* GOAL OF THE EXERCISE *
In the output, include exactly the lines from the beginning of the records up to and including the one that contains "G04 APERTURE END LIST*", and leave out the pictures.

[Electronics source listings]
BEGIN

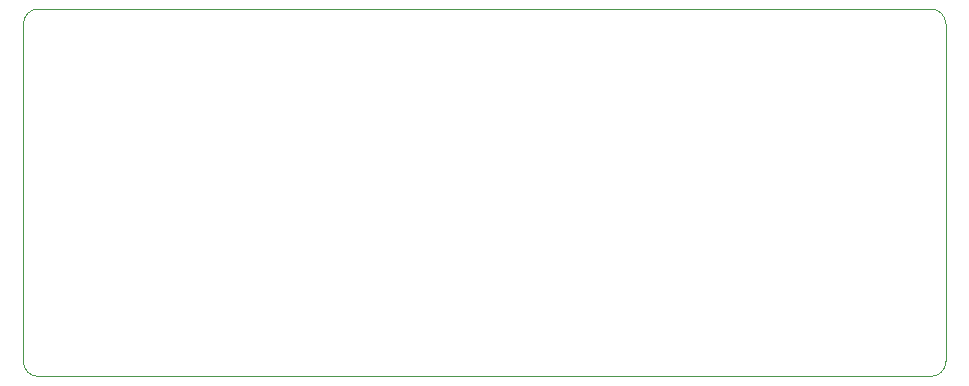
<source format=gbr>
%TF.GenerationSoftware,KiCad,Pcbnew,(5.1.12)-1*%
%TF.CreationDate,2022-11-06T18:41:51+01:00*%
%TF.ProjectId,NewmorphS3,4e65776d-6f72-4706-9853-332e6b696361,rev?*%
%TF.SameCoordinates,Original*%
%TF.FileFunction,Profile,NP*%
%FSLAX46Y46*%
G04 Gerber Fmt 4.6, Leading zero omitted, Abs format (unit mm)*
G04 Created by KiCad (PCBNEW (5.1.12)-1) date 2022-11-06 18:41:51*
%MOMM*%
%LPD*%
G01*
G04 APERTURE LIST*
%TA.AperFunction,Profile*%
%ADD10C,0.050000*%
%TD*%
G04 APERTURE END LIST*
D10*
X123825000Y-63500000D02*
X48260000Y-63500000D01*
X123825000Y-63500000D02*
G75*
G02*
X125095000Y-64770000I0J-1270000D01*
G01*
X125095000Y-93345000D02*
G75*
G02*
X123825000Y-94615000I-1270000J0D01*
G01*
X48260000Y-94615000D02*
G75*
G02*
X46990000Y-93345000I0J1270000D01*
G01*
X46990000Y-64770000D02*
G75*
G02*
X48260000Y-63500000I1270000J0D01*
G01*
X46990000Y-93345000D02*
X46990000Y-64770000D01*
X95885000Y-94615000D02*
X48260000Y-94615000D01*
X125095000Y-93345000D02*
X125095000Y-64770000D01*
X95885000Y-94615000D02*
X123825000Y-94615000D01*
M02*

</source>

END

* THE ANSWER *
<source format=gbr>
%TF.GenerationSoftware,KiCad,Pcbnew,(5.1.12)-1*%
%TF.CreationDate,2022-11-06T18:41:51+01:00*%
%TF.ProjectId,NewmorphS3,4e65776d-6f72-4706-9853-332e6b696361,rev?*%
%TF.SameCoordinates,Original*%
%TF.FileFunction,Profile,NP*%
%FSLAX46Y46*%
G04 Gerber Fmt 4.6, Leading zero omitted, Abs format (unit mm)*
G04 Created by KiCad (PCBNEW (5.1.12)-1) date 2022-11-06 18:41:51*
%MOMM*%
%LPD*%
G01*
G04 APERTURE LIST*
%TA.AperFunction,Profile*%
%ADD10C,0.050000*%
%TD*%
G04 APERTURE END LIST*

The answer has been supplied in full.